══ Document

Cette prosopopée indique que cette ville a un esprit du point de vue du narrateur et que celui-ci est attiré ou repoussé par Bleston. Nadia Birouk indique à ce sujet : « À vrai dire, l’espace dans La Modification et dans L’Emploi du temps contrôle le personnage et ses actes. Léon Delmont et Jacques Revel deviennent des marionnettes sans force, livrées à un espace puissant et agissant, qui modifie leur existence et change leur vie. De là, l’espace possède ce pouvoir fatal d’intervenir et de déranger l’ordre des choses et des êtres » (Birouk, 2012: 350).

C’est ainsi que la confrontation avec la ville commence et Jacques croit qu’il faut lutter contre Bleston considéré comme source de tous les problèmes causés ; ce qui entame une démarche revendicative contre cette ville : « depuis que j’ai déclaré la guerre à cette ville » (Butor, 1995: 350). De cette façon, le conflit de Jacques Revel contre les différentes sortes de labyrinthes temporels, spatiaux ou structuraux se transforme en un conflit contre la ville qui est la cause principale de toutes ces complexités.

════
══ Données fournies

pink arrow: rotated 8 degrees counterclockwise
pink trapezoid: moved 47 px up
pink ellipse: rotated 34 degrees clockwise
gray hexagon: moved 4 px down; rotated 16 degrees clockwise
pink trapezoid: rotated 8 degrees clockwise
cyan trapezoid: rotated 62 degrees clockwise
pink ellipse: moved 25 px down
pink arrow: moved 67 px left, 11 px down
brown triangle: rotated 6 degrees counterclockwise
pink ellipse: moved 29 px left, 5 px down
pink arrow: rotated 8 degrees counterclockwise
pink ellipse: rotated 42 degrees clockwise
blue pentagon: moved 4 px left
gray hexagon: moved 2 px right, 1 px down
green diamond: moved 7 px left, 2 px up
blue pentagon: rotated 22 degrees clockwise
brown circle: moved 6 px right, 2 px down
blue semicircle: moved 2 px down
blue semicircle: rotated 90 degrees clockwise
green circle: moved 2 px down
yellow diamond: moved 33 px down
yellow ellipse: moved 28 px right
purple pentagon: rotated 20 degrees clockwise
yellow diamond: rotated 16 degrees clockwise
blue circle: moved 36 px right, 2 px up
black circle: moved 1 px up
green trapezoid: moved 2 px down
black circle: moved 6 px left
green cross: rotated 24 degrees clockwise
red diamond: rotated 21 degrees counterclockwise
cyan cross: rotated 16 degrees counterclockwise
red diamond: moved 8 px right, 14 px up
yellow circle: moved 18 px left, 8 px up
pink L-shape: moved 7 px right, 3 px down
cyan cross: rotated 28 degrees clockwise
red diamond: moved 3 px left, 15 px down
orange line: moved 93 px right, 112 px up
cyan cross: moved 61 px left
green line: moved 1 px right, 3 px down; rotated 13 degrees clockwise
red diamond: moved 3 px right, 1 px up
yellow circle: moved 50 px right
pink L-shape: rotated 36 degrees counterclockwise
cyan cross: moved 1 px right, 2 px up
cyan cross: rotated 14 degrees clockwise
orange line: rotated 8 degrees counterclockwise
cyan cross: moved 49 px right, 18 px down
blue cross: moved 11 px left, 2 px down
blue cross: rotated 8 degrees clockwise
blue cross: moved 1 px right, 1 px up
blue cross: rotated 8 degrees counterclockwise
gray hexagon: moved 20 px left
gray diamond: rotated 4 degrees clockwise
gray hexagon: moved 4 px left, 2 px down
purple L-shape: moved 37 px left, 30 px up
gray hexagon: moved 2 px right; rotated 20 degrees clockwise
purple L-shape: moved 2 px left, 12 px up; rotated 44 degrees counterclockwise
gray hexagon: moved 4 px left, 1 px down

════

Exercices:
a. D'après le document, quels sont les deux personnages que Nadia Birouk compare à des marionnettes sans force ?
b. Restituez sans aucune modification le passage du document qui va de « C’est ainsi que » jusqu'à « toutes ces complexités. » inclus.
Les enregistrements n'interviennent en rien dans ce travail.

Corrigé des exercices:
a. Léon Delmont et Jacques Revel.

b.
C’est ainsi que la confrontation avec la ville commence et Jacques croit qu’il faut lutter contre Bleston considéré comme source de tous les problèmes causés ; ce qui entame une démarche revendicative contre cette ville : « depuis que j’ai déclaré la guerre à cette ville » (Butor, 1995: 350). De cette façon, le conflit de Jacques Revel contre les différentes sortes de labyrinthes temporels, spatiaux ou structuraux se transforme en un conflit contre la ville qui est la cause principale de toutes ces complexités.